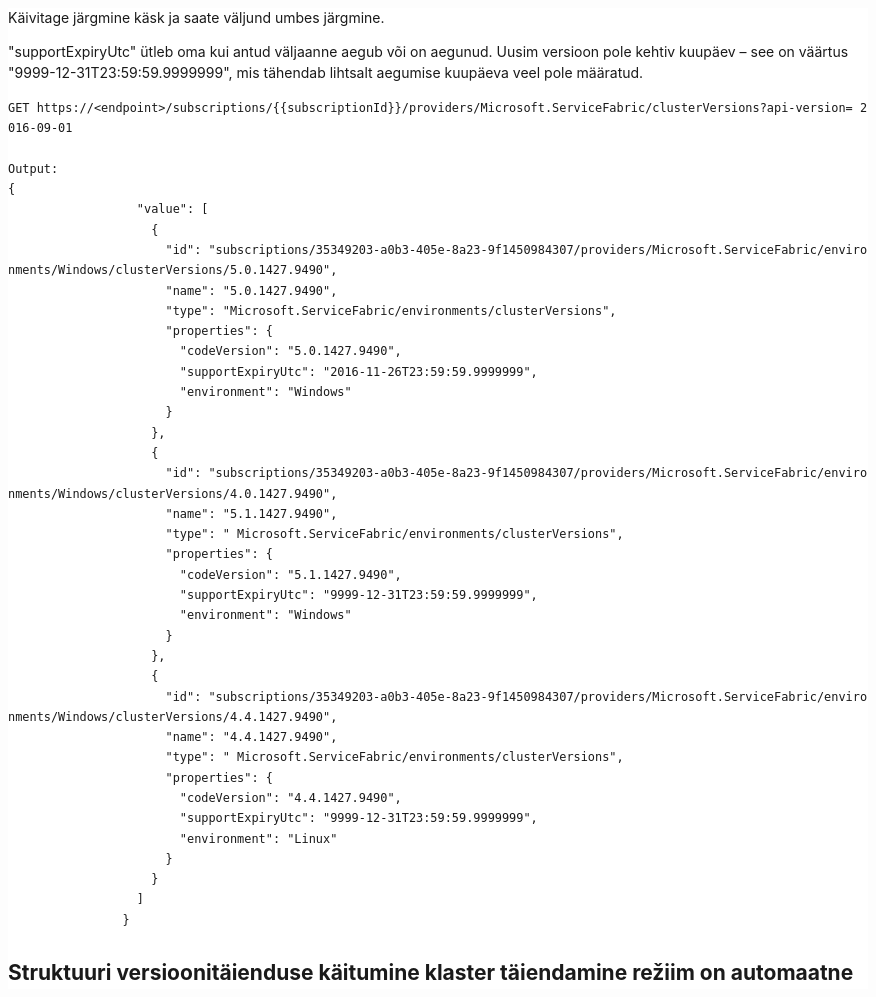 Käivitage järgmine käsk ja saate väljund umbes järgmine.

"supportExpiryUtc" ütleb oma kui antud väljaanne aegub või on aegunud. Uusim versioon pole kehtiv kuupäev – see on väärtus "9999-12-31T23:59:59.9999999", mis tähendab lihtsalt aegumise kuupäeva veel pole määratud.

```REST
GET https://<endpoint>/subscriptions/{{subscriptionId}}/providers/Microsoft.ServiceFabric/clusterVersions?api-version= 2016-09-01

Output:
{
                  "value": [
                    {
                      "id": "subscriptions/35349203-a0b3-405e-8a23-9f1450984307/providers/Microsoft.ServiceFabric/environments/Windows/clusterVersions/5.0.1427.9490",
                      "name": "5.0.1427.9490",
                      "type": "Microsoft.ServiceFabric/environments/clusterVersions",
                      "properties": {
                        "codeVersion": "5.0.1427.9490",
                        "supportExpiryUtc": "2016-11-26T23:59:59.9999999",
                        "environment": "Windows"
                      }
                    },
                    {
                      "id": "subscriptions/35349203-a0b3-405e-8a23-9f1450984307/providers/Microsoft.ServiceFabric/environments/Windows/clusterVersions/4.0.1427.9490",
                      "name": "5.1.1427.9490",
                      "type": " Microsoft.ServiceFabric/environments/clusterVersions",
                      "properties": {
                        "codeVersion": "5.1.1427.9490",
                        "supportExpiryUtc": "9999-12-31T23:59:59.9999999",
                        "environment": "Windows"
                      }
                    },
                    {
                      "id": "subscriptions/35349203-a0b3-405e-8a23-9f1450984307/providers/Microsoft.ServiceFabric/environments/Windows/clusterVersions/4.4.1427.9490",
                      "name": "4.4.1427.9490",
                      "type": " Microsoft.ServiceFabric/environments/clusterVersions",
                      "properties": {
                        "codeVersion": "4.4.1427.9490",
                        "supportExpiryUtc": "9999-12-31T23:59:59.9999999",
                        "environment": "Linux"
                      }
                    }
                  ]
                }


```

## <a name="fabric-upgrade-behavior-when-the-cluster-upgrade-mode-is-automatic"></a>Struktuuri versioonitäienduse käitumine klaster täiendamine režiim on automaatne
....
Retype each of the entries above exactly as it appears, with no pictures.

* **Completed exercise**
 Käivitage järgmine käsk ja saate väljund umbes järgmine.

"supportExpiryUtc" ütleb oma kui antud väljaanne aegub või on aegunud. Uusim versioon pole kehtiv kuupäev – see on väärtus "9999-12-31T23:59:59.9999999", mis tähendab lihtsalt aegumise kuupäeva veel pole määratud.

```REST
GET https://<endpoint>/subscriptions/{{subscriptionId}}/providers/Microsoft.ServiceFabric/clusterVersions?api-version= 2016-09-01

Output:
{
                  "value": [
                    {
                      "id": "subscriptions/35349203-a0b3-405e-8a23-9f1450984307/providers/Microsoft.ServiceFabric/environments/Windows/clusterVersions/5.0.1427.9490",
                      "name": "5.0.1427.9490",
                      "type": "Microsoft.ServiceFabric/environments/clusterVersions",
                      "properties": {
                        "codeVersion": "5.0.1427.9490",
                        "supportExpiryUtc": "2016-11-26T23:59:59.9999999",
                        "environment": "Windows"
                      }
                    },
                    {
                      "id": "subscriptions/35349203-a0b3-405e-8a23-9f1450984307/providers/Microsoft.ServiceFabric/environments/Windows/clusterVersions/4.0.1427.9490",
                      "name": "5.1.1427.9490",
                      "type": " Microsoft.ServiceFabric/environments/clusterVersions",
                      "properties": {
                        "codeVersion": "5.1.1427.9490",
                        "supportExpiryUtc": "9999-12-31T23:59:59.9999999",
                        "environment": "Windows"
                      }
                    },
                    {
                      "id": "subscriptions/35349203-a0b3-405e-8a23-9f1450984307/providers/Microsoft.ServiceFabric/environments/Windows/clusterVersions/4.4.1427.9490",
                      "name": "4.4.1427.9490",
                      "type": " Microsoft.ServiceFabric/environments/clusterVersions",
                      "properties": {
                        "codeVersion": "4.4.1427.9490",
                        "supportExpiryUtc": "9999-12-31T23:59:59.9999999",
                        "environment": "Linux"
                      }
                    }
                  ]
                }


```

## <a name="fabric-upgrade-behavior-when-the-cluster-upgrade-mode-is-automatic"></a>Struktuuri versioonitäienduse käitumine klaster täiendamine režiim on automaatne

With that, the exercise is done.